Ayhan Işık’ın, Ayhan Işıyan olarak öyküsü 1926 yılının Mayıs ayında, İzmir’de başlar. Yoksul bir çocukluk yaşar. Babasını kaybettiğinde altı yaşındadır. Aile İstanbul’a göçer. Küçük yaşlarda bir kunduracının yanında çırak olarak çalışmaya başlar. Ortaokul yıllarında Paşabahçe Cam Fabrikası’na girer, işçi olarak. Darphanede lastik mühür yapmaya başlar. O günlerde Güzel Sanatlar Akademisi’nin resim bölümüne de kayıt yaptırır. Akademide okurken de sürdürür çalışmayı. Artık “Ressam Ayhan Işıyan”dır ve Bab-ı Ali’de çeşitli dergilerde ressam olarak çalışıyordur. Çok düzgün bir fiziği vardır. 1.80 boyunda, ela gözlü, yakışıklı bir gençtir. Türkiye yayınevinde çalışırken, Atlas Film’in sahibi Murat Köseoğlu, Ayhan Işıyan’a artist olmasını teklif eder. Yine o günlerde tanıdığı Yıldız dergisinin yazı işleri müdürü Sezai Solelli’nin ısrarı ve teşvikiyle, derginin açtığı yarışmaya katılır ve birinci seçilir. İlk filmi “Yavuz Sultan Selim ve Yeniçeri Hasan”da Gülistan Güzey, Orhon M. Arıburnu ve Ayla Karaca ile oynar. Hayatı da soyadı da değişmiştir artık Ayhan Işık’ın. 

Sezai Solelli, Osman Seden’e Ayhan Işık’tan söz etmiştir. 1952 yılının Mart ayında ‘siyah saçlı, uzun boylu bu yakışıklı gençle birlikte’ Osman Seden’in yazıhanesine giderler. Osman Seden o günlerde, gerçek bir olaydan esinlenerek yazdığı senaryosu “Kanun Namına”yı filme çekme hazırlığındadır. Filmi Lütfi Ö. Akad yönetecektir. Sezai Solelli, Ayhan Işık’ın oynamasında ısrarcı olur.

İKİNCİ FİLMİNDE YILDIZ

“Kanun Namına” (1952) filmi, Ayhan Işık’ı zirveye taşır. İkinci filminde yıldız olmuştur. (Muhterem Nur, filmin düğün sahnesinde, figüran olarak ilk kez görülür.) Aynı kadroyla, “İngiliz Kemal Lawrence’e Karşı” (1952) filmini çekerler. Arka arkaya filmlerde oynuyordur artık. Kendi kurallarıyla gelmiştir sinemaya. Yeşilçam’ın alışık olmadığı, yeni kurallardır bunlar. Prensiplerinden ödün vermez. Ayhan Işık, efendiliğiyle, dürüstlüğüyle, işine olan saygısıyla, çalışma disipliniyle Yeşilçam’ın “en büyük starı” olur. İlk dönemi diyebileceğimiz 1951-1958 yıllarında, iyi filmlerde iyi yönetmenlerle (Lütfi Ö. Akad, Orhon M. Arıburnu, Osman Seden…) çalışma şansını bulmuştur.

> **Çıkarılan Kayıtlar**:
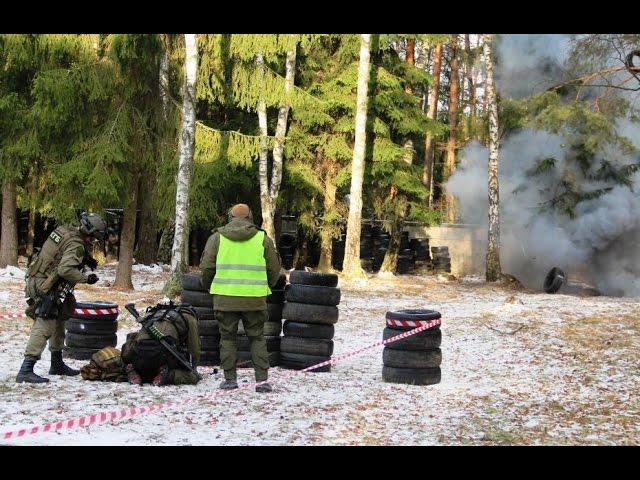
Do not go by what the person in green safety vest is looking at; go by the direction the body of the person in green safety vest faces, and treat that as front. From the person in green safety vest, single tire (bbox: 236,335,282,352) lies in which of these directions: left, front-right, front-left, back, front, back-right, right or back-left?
front

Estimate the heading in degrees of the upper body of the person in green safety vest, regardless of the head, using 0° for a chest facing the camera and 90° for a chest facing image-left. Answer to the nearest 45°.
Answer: approximately 180°

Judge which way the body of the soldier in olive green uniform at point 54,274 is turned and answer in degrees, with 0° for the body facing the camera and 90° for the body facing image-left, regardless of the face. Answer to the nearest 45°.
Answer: approximately 270°

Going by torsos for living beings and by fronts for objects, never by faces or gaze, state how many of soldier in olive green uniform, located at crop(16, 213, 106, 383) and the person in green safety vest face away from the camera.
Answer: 1

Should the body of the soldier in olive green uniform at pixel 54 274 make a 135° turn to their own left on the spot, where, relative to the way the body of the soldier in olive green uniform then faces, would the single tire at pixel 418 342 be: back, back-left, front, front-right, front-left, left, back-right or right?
back-right

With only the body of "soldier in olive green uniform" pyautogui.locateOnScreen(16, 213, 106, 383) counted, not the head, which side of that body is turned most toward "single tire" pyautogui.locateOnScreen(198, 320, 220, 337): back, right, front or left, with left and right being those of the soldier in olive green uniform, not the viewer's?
front

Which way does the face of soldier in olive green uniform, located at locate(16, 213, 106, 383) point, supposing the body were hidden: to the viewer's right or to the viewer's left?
to the viewer's right

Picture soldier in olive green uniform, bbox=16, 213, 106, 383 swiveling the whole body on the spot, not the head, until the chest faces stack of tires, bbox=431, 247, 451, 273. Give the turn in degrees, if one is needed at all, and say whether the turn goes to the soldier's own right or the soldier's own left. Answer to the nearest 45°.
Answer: approximately 45° to the soldier's own left

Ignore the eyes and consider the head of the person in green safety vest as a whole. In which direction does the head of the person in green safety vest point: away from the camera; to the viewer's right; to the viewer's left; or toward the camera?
away from the camera

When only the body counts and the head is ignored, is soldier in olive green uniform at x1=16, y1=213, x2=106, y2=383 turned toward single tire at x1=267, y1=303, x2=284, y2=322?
yes

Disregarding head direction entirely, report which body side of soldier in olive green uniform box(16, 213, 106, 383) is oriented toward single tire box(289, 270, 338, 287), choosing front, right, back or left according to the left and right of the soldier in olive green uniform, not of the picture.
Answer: front

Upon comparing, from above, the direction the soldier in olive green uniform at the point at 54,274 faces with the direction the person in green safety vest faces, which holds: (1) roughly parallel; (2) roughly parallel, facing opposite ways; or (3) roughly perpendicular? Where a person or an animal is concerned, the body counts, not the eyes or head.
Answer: roughly perpendicular

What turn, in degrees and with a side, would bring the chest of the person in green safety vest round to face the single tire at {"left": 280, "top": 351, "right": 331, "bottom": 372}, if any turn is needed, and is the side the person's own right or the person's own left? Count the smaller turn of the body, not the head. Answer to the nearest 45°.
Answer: approximately 45° to the person's own right
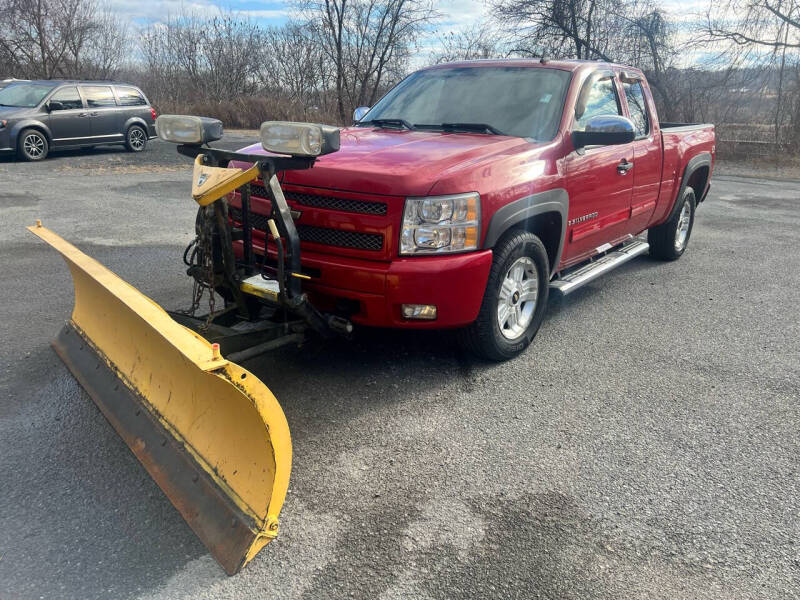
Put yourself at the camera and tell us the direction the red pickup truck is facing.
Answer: facing the viewer and to the left of the viewer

> **Görev Yönergesi**: Ayhan Işık'ı anlatan metinde "İKİNCİ FİLMİNDE YILDIZ" ifadesiyle başlayıp "çalışma şansını bulmuştur." ifadesi de dahil olmak üzere o ifadeye kadar uzanan bölümü aynen yazınız.

> **Beklenen Yanıt**:
İKİNCİ FİLMİNDE YILDIZ

“Kanun Namına” (1952) filmi, Ayhan Işık’ı zirveye taşır. İkinci filminde yıldız olmuştur. (Muhterem Nur, filmin düğün sahnesinde, figüran olarak ilk kez görülür.) Aynı kadroyla, “İngiliz Kemal Lawrence’e Karşı” (1952) filmini çekerler. Arka arkaya filmlerde oynuyordur artık. Kendi kurallarıyla gelmiştir sinemaya. Yeşilçam’ın alışık olmadığı, yeni kurallardır bunlar. Prensiplerinden ödün vermez. Ayhan Işık, efendiliğiyle, dürüstlüğüyle, işine olan saygısıyla, çalışma disipliniyle Yeşilçam’ın “en büyük starı” olur. İlk dönemi diyebileceğimiz 1951-1958 yıllarında, iyi filmlerde iyi yönetmenlerle (Lütfi Ö. Akad, Orhon M. Arıburnu, Osman Seden…) çalışma şansını bulmuştur.